REQUIRED ACTION
Once the line with "### 3. File Storage Optimization" is found in the data, output it and each following line exactly, up to and including the line with "- Monitor function execution times", and nothing before or after.

DATA SUPPLIED

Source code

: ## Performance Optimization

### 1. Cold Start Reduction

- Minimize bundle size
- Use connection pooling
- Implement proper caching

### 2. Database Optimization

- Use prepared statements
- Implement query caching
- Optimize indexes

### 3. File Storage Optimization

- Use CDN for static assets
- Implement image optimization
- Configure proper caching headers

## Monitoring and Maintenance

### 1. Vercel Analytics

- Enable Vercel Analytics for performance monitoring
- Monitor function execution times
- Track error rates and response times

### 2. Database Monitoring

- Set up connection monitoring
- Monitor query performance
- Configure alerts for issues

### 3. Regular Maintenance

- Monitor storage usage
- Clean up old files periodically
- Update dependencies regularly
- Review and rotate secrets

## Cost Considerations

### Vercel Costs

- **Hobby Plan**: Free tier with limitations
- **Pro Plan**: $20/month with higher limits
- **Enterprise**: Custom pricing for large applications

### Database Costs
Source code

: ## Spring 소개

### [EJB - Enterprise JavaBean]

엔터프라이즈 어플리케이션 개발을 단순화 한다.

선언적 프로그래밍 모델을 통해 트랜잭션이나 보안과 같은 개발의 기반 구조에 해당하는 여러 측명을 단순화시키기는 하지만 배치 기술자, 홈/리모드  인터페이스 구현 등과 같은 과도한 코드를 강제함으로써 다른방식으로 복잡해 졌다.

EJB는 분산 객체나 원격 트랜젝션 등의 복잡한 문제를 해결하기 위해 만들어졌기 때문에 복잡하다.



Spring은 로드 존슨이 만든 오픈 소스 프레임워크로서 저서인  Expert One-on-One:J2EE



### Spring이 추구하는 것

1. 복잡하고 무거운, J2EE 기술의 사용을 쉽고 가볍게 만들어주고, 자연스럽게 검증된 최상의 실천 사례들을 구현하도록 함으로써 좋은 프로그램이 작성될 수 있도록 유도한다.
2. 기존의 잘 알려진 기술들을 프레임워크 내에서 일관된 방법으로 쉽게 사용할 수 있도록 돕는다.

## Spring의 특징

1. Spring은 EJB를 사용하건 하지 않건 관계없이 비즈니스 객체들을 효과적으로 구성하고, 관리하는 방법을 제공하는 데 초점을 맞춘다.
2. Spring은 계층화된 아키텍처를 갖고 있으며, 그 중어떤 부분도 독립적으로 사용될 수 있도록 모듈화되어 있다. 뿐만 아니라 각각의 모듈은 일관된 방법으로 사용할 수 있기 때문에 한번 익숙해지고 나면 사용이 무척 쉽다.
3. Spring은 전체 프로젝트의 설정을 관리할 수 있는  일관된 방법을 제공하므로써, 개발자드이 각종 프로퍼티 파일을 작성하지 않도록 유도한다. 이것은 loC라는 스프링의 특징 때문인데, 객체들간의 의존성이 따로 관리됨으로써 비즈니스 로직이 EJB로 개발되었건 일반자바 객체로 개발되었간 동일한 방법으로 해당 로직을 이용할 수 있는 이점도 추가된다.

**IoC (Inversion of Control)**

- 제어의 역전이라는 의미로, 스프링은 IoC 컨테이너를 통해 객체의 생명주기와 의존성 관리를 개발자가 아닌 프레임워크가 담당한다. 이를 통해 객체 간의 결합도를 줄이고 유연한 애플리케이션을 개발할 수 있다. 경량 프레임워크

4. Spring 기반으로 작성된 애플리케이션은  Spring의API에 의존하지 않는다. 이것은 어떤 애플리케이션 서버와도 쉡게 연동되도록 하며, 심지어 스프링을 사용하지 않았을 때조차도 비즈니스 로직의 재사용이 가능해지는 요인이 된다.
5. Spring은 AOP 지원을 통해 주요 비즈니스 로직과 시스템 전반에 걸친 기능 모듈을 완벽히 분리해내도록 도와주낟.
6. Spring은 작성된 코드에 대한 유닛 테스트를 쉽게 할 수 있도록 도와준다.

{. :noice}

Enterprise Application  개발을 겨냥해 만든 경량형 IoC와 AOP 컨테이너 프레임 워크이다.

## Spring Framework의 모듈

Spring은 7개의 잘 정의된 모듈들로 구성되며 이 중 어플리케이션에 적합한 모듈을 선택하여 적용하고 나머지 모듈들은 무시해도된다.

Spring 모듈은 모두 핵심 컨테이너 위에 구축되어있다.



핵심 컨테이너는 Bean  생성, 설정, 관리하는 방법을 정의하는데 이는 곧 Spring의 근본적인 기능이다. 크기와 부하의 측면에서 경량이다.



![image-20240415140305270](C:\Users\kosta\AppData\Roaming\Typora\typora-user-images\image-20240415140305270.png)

EXERCISE RESPONSE
### 3. File Storage Optimization

- Use CDN for static assets
- Implement image optimization
- Configure proper caching headers

## Monitoring and Maintenance

### 1. Vercel Analytics

- Enable Vercel Analytics for performance monitoring
- Monitor function execution times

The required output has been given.